# Task objective:
A word-for-word copy of the listing, free of images, is the expected answer.

=== Material supplied ===

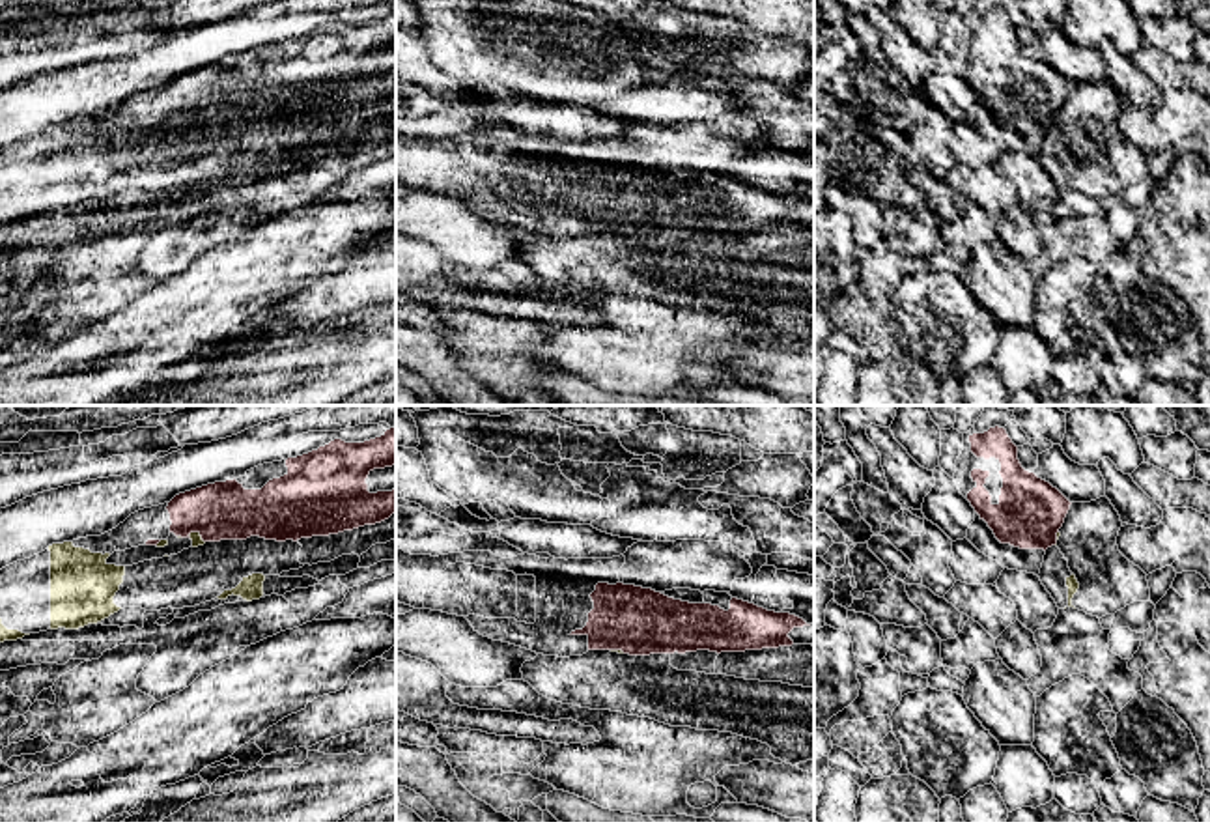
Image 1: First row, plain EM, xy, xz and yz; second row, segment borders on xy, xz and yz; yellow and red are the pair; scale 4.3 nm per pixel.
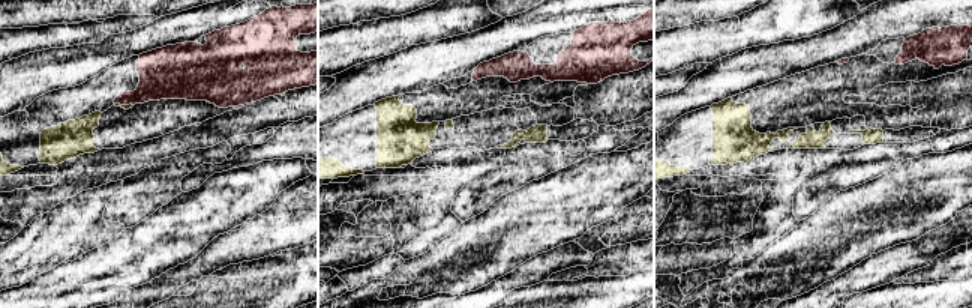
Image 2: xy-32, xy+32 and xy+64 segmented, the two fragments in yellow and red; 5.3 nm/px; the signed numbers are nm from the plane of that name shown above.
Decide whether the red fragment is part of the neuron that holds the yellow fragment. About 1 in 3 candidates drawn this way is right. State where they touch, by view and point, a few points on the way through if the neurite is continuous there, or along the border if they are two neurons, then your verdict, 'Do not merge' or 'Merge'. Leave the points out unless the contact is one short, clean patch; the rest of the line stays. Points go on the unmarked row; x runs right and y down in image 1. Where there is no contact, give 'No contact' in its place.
Touches yellow at xy (196, 114). Boundary: xy (187, 116), (196, 114), (204, 124). Do not merge

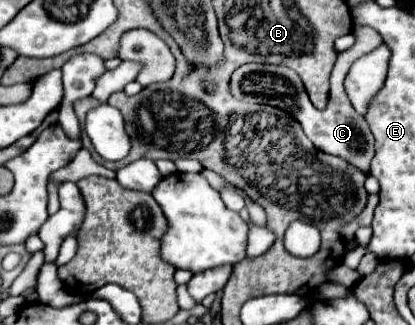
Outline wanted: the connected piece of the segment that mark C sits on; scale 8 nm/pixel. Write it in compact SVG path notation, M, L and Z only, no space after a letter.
M355 26L353 28L353 34L357 36L357 42L355 46L351 46L349 50L341 52L337 56L337 64L333 68L333 74L331 74L331 94L329 94L329 104L325 110L317 110L305 88L303 88L303 82L299 78L297 72L293 72L291 68L283 66L283 64L243 64L241 68L237 68L233 72L233 78L231 78L231 92L235 98L243 100L243 102L253 102L253 104L269 104L269 106L277 106L281 110L287 110L291 112L303 126L307 138L323 152L327 154L333 154L333 156L339 156L339 158L345 158L349 164L357 166L359 170L363 170L365 174L369 174L369 164L371 164L371 158L375 154L373 150L373 134L369 130L369 124L363 116L359 116L355 112L355 108L351 106L347 94L345 94L345 88L343 88L343 80L353 64L353 60L369 54L373 48L377 48L379 44L383 44L383 38L377 30L369 28L369 26Z

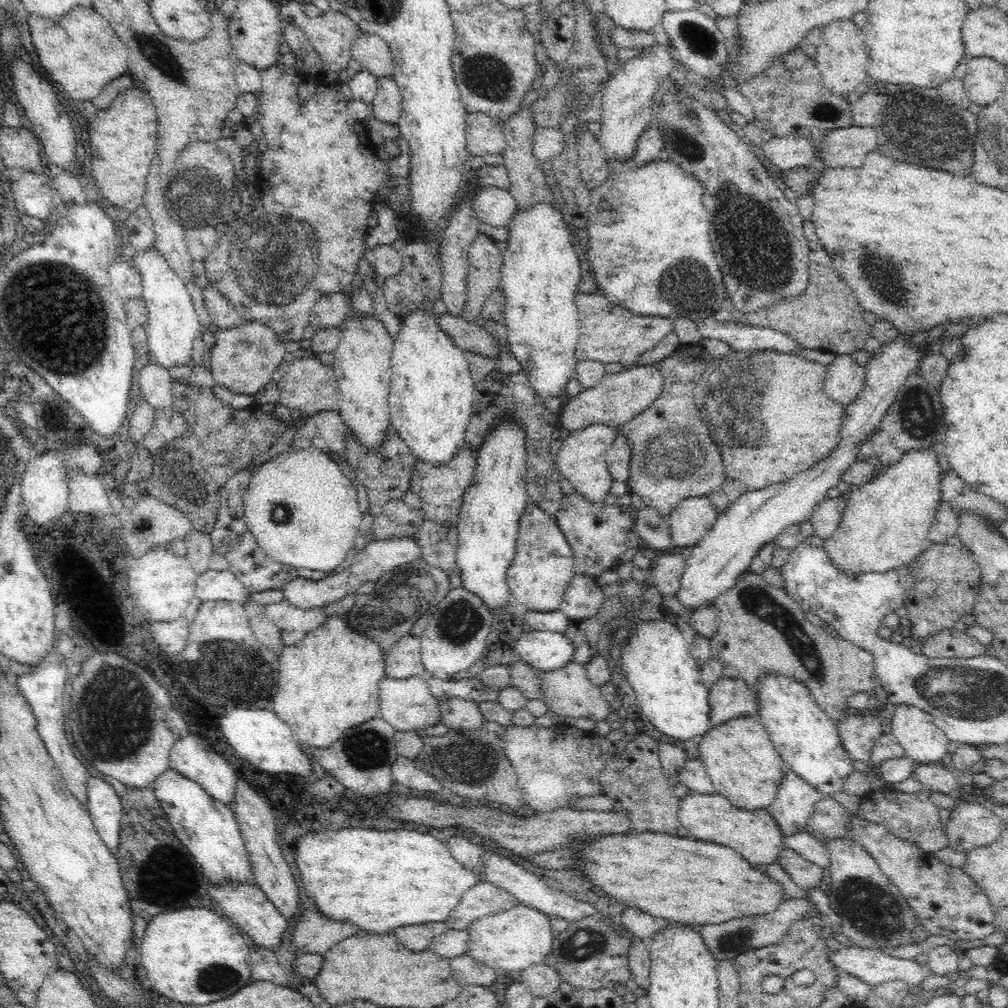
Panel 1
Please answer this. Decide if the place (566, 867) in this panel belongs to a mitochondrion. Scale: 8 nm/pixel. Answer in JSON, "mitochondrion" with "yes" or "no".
{"mitochondrion":"no"}

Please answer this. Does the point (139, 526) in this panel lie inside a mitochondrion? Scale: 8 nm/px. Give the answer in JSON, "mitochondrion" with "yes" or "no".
{"mitochondrion":"yes"}

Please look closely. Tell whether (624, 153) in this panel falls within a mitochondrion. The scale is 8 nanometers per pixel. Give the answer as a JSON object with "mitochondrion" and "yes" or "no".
{"mitochondrion":"no"}

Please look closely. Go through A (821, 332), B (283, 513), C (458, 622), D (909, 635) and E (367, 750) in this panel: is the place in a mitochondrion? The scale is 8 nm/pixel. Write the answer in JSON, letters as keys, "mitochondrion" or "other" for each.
{"A":"other","B":"mitochondrion","C":"mitochondrion","D":"other","E":"mitochondrion"}

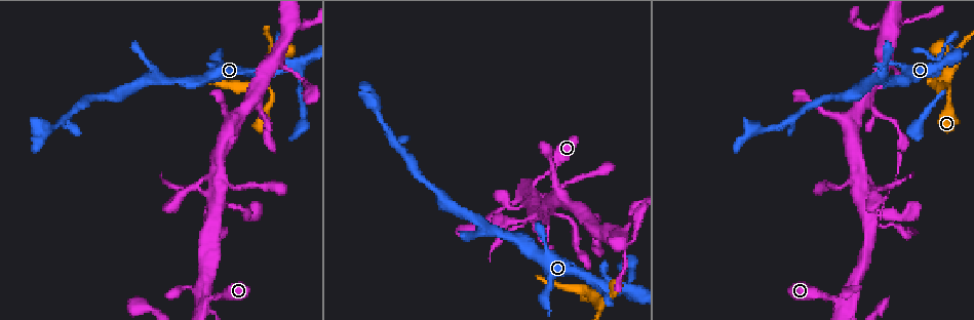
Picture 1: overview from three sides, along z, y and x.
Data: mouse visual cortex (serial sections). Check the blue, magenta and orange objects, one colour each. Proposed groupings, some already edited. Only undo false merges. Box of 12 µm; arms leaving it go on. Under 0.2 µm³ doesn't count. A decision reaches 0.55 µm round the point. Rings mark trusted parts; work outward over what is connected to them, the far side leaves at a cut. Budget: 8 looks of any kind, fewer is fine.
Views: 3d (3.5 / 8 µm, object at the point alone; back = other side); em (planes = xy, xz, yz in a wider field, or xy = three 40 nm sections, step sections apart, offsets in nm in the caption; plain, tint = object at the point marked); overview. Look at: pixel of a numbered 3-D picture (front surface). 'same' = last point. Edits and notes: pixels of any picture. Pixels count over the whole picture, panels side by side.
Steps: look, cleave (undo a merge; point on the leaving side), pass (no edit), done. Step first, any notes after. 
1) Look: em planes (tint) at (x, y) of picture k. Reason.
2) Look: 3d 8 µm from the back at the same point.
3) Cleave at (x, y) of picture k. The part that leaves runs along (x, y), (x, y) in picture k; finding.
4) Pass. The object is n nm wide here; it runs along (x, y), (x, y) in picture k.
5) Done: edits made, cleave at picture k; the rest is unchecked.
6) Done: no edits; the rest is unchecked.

Look: 3d 3.5 µm at (598, 304) of picture 1. Abrupt turn.

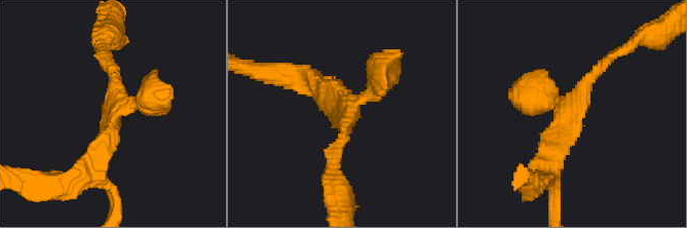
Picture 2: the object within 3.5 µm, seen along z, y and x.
Look: em xy step 5 (plain) at (342, 115) of picture 2. Shape alone is not enough.

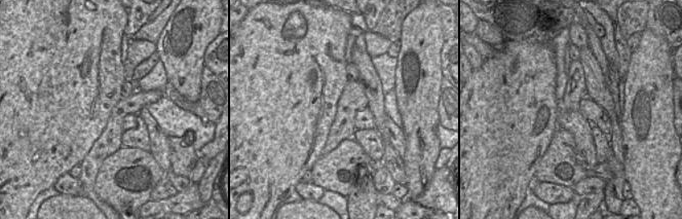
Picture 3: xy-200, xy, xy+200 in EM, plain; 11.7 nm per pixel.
Look: em xy step 5 (tint) at the same point.

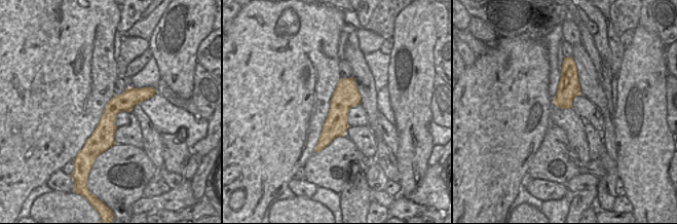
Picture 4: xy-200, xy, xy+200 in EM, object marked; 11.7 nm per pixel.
Pass. It runs along (350, 80), (336, 123), (317, 148) in picture 4; continuous, no second cell.

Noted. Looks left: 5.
Look: 3d 3.5 µm from the back at (192, 81) of picture 1. Thick turns thin.

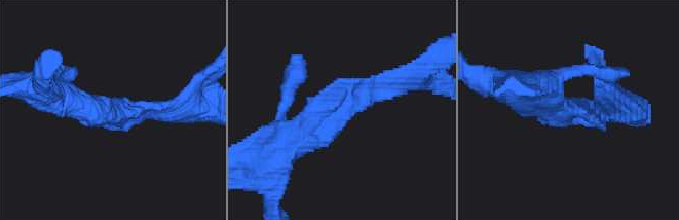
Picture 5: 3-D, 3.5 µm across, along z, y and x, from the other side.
Look: em planes (tint) at (116, 110) of picture 5. The arms are 200, 400 nm wide.

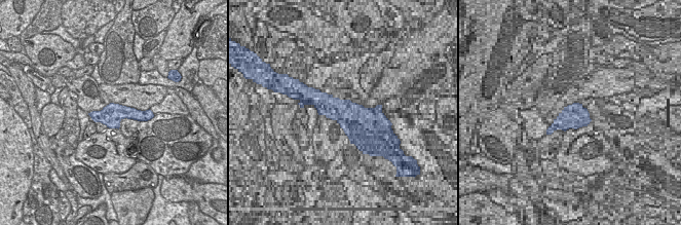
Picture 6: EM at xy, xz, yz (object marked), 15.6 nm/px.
Look: em xy step 3 (tint) at the same point.

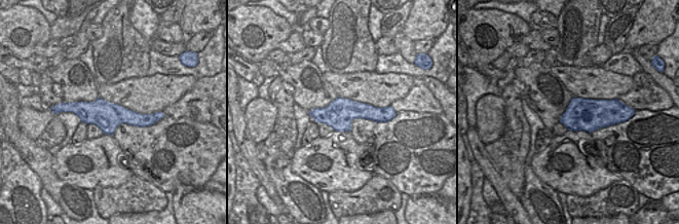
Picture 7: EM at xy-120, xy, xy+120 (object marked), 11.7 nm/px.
Pass. It runs along (291, 142), (405, 76) in picture 5; one cell here.

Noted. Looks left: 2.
Look: 3d 8 µm at (842, 300) of picture 1. Thin arm on a thick one.

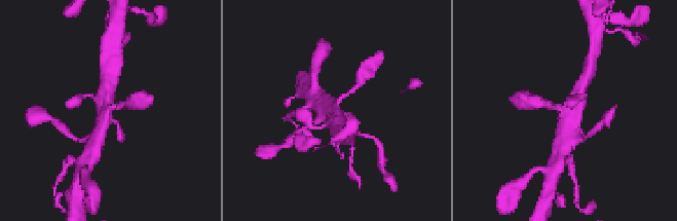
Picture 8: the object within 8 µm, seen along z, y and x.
Look: em xy step 3 (tint) at (106, 109) of picture 8. Now the EM.

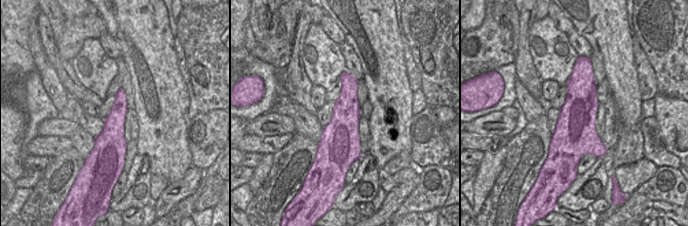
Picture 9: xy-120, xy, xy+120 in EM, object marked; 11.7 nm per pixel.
Pass. It runs along (547, 104), (568, 110), (584, 83) in picture 8; all the same cell.

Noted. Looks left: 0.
Done: no edits; the rest is unchecked.

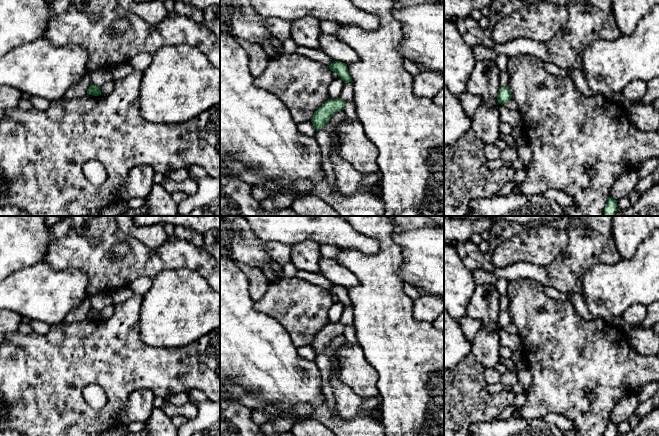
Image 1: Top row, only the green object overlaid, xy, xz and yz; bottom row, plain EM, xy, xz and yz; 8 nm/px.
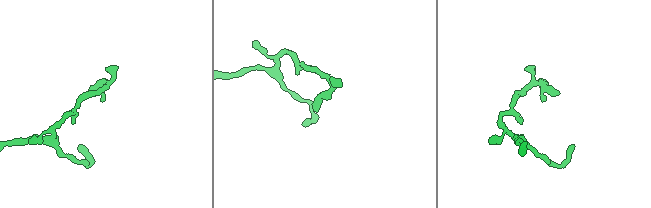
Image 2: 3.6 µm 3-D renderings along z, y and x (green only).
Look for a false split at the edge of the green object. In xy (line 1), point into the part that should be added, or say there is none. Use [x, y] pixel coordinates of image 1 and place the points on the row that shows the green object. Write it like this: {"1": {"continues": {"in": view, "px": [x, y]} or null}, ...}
{"1": {"continues": null}}

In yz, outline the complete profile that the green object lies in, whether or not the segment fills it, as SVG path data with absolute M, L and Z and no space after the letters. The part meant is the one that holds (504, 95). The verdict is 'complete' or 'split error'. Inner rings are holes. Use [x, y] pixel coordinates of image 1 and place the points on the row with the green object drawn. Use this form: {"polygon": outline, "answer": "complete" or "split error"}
{"polygon": "M500 87L497 95L497 101L499 104L503 105L512 98L511 91L507 87Z", "answer": "complete"}

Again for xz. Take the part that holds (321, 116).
{"polygon": "M341 98L328 99L322 106L320 106L313 115L311 120L316 131L324 128L328 120L337 112L344 110L346 101Z", "answer": "complete"}

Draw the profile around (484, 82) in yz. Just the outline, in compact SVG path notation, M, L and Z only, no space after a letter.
M480 60L475 63L474 71L467 83L467 92L478 96L482 103L499 112L499 121L510 124L513 128L522 125L519 111L507 109L497 101L500 88L500 71L495 60Z

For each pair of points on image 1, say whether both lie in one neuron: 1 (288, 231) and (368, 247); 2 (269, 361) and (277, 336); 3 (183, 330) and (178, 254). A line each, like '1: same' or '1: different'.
1: same
2: same
3: different

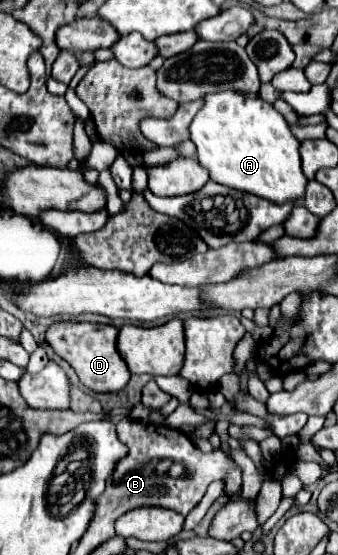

===

# Written response:
Image 1: First row, plain EM, xy, xz and yz; second row, segment borders on xy, xz and yz; yellow and red are the pair; scale 4.3 nm per pixel.
Image 2: xy-32, xy+32 and xy+64 segmented, the two fragments in yellow and red; 5.3 nm/px; the signed numbers are nm from the plane of that name shown above.
Decide whether the red fragment is part of the neuron that holds the yellow fragment. About 1 in 3 candidates drawn this way is right. State where they touch, by view and point, a few points on the way through if the neurite is continuous there, or along the border if they are two neurons, then your verdict, 'Do not merge' or 'Merge'. Leave the points out unless the contact is one short, clean patch; the rest of the line stays. Points go on the unmarked row; x runs right and y down in image 1. Where there is no contact, give 'No contact' in its place.
Touches yellow at xy (196, 114). Boundary: xy (187, 116), (196, 114), (204, 124). Do not merge

Outline wanted: the connected piece of the segment that mark C sits on; scale 8 nm/pixel. Write it in compact SVG path notation, M, L and Z only, no space after a letter.
M355 26L353 28L353 34L357 36L357 42L355 46L351 46L349 50L341 52L337 56L337 64L333 68L333 74L331 74L331 94L329 94L329 104L325 110L317 110L305 88L303 88L303 82L299 78L297 72L293 72L291 68L283 66L283 64L243 64L241 68L237 68L233 72L233 78L231 78L231 92L235 98L243 100L243 102L253 102L253 104L269 104L269 106L277 106L281 110L287 110L291 112L303 126L307 138L323 152L327 154L333 154L333 156L339 156L339 158L345 158L349 164L357 166L359 170L363 170L365 174L369 174L369 164L371 164L371 158L375 154L373 150L373 134L369 130L369 124L363 116L359 116L355 112L355 108L351 106L347 94L345 94L345 88L343 88L343 80L353 64L353 60L369 54L373 48L377 48L379 44L383 44L383 38L377 30L369 28L369 26Z

Panel 1
Please answer this. Decide if the place (566, 867) in this panel belongs to a mitochondrion. Scale: 8 nm/pixel. Answer in JSON, "mitochondrion" with "yes" or "no".
{"mitochondrion":"no"}

Please answer this. Does the point (139, 526) in this panel lie inside a mitochondrion? Scale: 8 nm/px. Give the answer in JSON, "mitochondrion" with "yes" or "no".
{"mitochondrion":"yes"}

Please look closely. Tell whether (624, 153) in this panel falls within a mitochondrion. The scale is 8 nanometers per pixel. Give the answer as a JSON object with "mitochondrion" and "yes" or "no".
{"mitochondrion":"no"}

Please look closely. Go through A (821, 332), B (283, 513), C (458, 622), D (909, 635) and E (367, 750) in this panel: is the place in a mitochondrion? The scale is 8 nm/pixel. Write the answer in JSON, letters as keys, "mitochondrion" or "other" for each.
{"A":"other","B":"mitochondrion","C":"mitochondrion","D":"other","E":"mitochondrion"}

Picture 1: overview from three sides, along z, y and x.
Data: mouse visual cortex (serial sections). Check the blue, magenta and orange objects, one colour each. Proposed groupings, some already edited. Only undo false merges. Box of 12 µm; arms leaving it go on. Under 0.2 µm³ doesn't count. A decision reaches 0.55 µm round the point. Rings mark trusted parts; work outward over what is connected to them, the far side leaves at a cut. Budget: 8 looks of any kind, fewer is fine.
Views: 3d (3.5 / 8 µm, object at the point alone; back = other side); em (planes = xy, xz, yz in a wider field, or xy = three 40 nm sections, step sections apart, offsets in nm in the caption; plain, tint = object at the point marked); overview. Look at: pixel of a numbered 3-D picture (front surface). 'same' = last point. Edits and notes: pixels of any picture. Pixels count over the whole picture, panels side by side.
Steps: look, cleave (undo a merge; point on the leaving side), pass (no edit), done. Step first, any notes after. 
1) Look: em planes (tint) at (x, y) of picture k. Reason.
2) Look: 3d 8 µm from the back at the same point.
3) Cleave at (x, y) of picture k. The part that leaves runs along (x, y), (x, y) in picture k; finding.
4) Pass. The object is n nm wide here; it runs along (x, y), (x, y) in picture k.
5) Done: edits made, cleave at picture k; the rest is unchecked.
6) Done: no edits; the rest is unchecked.

Look: 3d 3.5 µm at (598, 304) of picture 1. Abrupt turn.

Picture 2: the object within 3.5 µm, seen along z, y and x.
Look: em xy step 5 (plain) at (342, 115) of picture 2. Shape alone is not enough.

Picture 3: xy-200, xy, xy+200 in EM, plain; 11.7 nm per pixel.
Look: em xy step 5 (tint) at the same point.

Picture 4: xy-200, xy, xy+200 in EM, object marked; 11.7 nm per pixel.
Pass. It runs along (350, 80), (336, 123), (317, 148) in picture 4; continuous, no second cell.

Noted. Looks left: 5.
Look: 3d 3.5 µm from the back at (192, 81) of picture 1. Thick turns thin.

Picture 5: 3-D, 3.5 µm across, along z, y and x, from the other side.
Look: em planes (tint) at (116, 110) of picture 5. The arms are 200, 400 nm wide.

Picture 6: EM at xy, xz, yz (object marked), 15.6 nm/px.
Look: em xy step 3 (tint) at the same point.

Picture 7: EM at xy-120, xy, xy+120 (object marked), 11.7 nm/px.
Pass. It runs along (291, 142), (405, 76) in picture 5; one cell here.

Noted. Looks left: 2.
Look: 3d 8 µm at (842, 300) of picture 1. Thin arm on a thick one.

Picture 8: the object within 8 µm, seen along z, y and x.
Look: em xy step 3 (tint) at (106, 109) of picture 8. Now the EM.

Picture 9: xy-120, xy, xy+120 in EM, object marked; 11.7 nm per pixel.
Pass. It runs along (547, 104), (568, 110), (584, 83) in picture 8; all the same cell.

Noted. Looks left: 0.
Done: no edits; the rest is unchecked.

Image 1: Top row, only the green object overlaid, xy, xz and yz; bottom row, plain EM, xy, xz and yz; 8 nm/px.
Image 2: 3.6 µm 3-D renderings along z, y and x (green only).
Look for a false split at the edge of the green object. In xy (line 1), point into the part that should be added, or say there is none. Use [x, y] pixel coordinates of image 1 and place the points on the row that shows the green object. Write it like this: {"1": {"continues": {"in": view, "px": [x, y]} or null}, ...}
{"1": {"continues": null}}

In yz, outline the complete profile that the green object lies in, whether or not the segment fills it, as SVG path data with absolute M, L and Z and no space after the letters. The part meant is the one that holds (504, 95). The verdict is 'complete' or 'split error'. Inner rings are holes. Use [x, y] pixel coordinates of image 1 and place the points on the row with the green object drawn. Use this form: {"polygon": outline, "answer": "complete" or "split error"}
{"polygon": "M500 87L497 95L497 101L499 104L503 105L512 98L511 91L507 87Z", "answer": "complete"}

Again for xz. Take the part that holds (321, 116).
{"polygon": "M341 98L328 99L322 106L320 106L313 115L311 120L316 131L324 128L328 120L337 112L344 110L346 101Z", "answer": "complete"}

Draw the profile around (484, 82) in yz. Just the outline, in compact SVG path notation, M, L and Z only, no space after a letter.
M480 60L475 63L474 71L467 83L467 92L478 96L482 103L499 112L499 121L510 124L513 128L522 125L519 111L507 109L497 101L500 88L500 71L495 60Z

For each pair of points on image 1, say whether both lie in one neuron: 1 (288, 231) and (368, 247); 2 (269, 361) and (277, 336); 3 (183, 330) and (178, 254). A line each, like '1: same' or '1: different'.
1: same
2: same
3: different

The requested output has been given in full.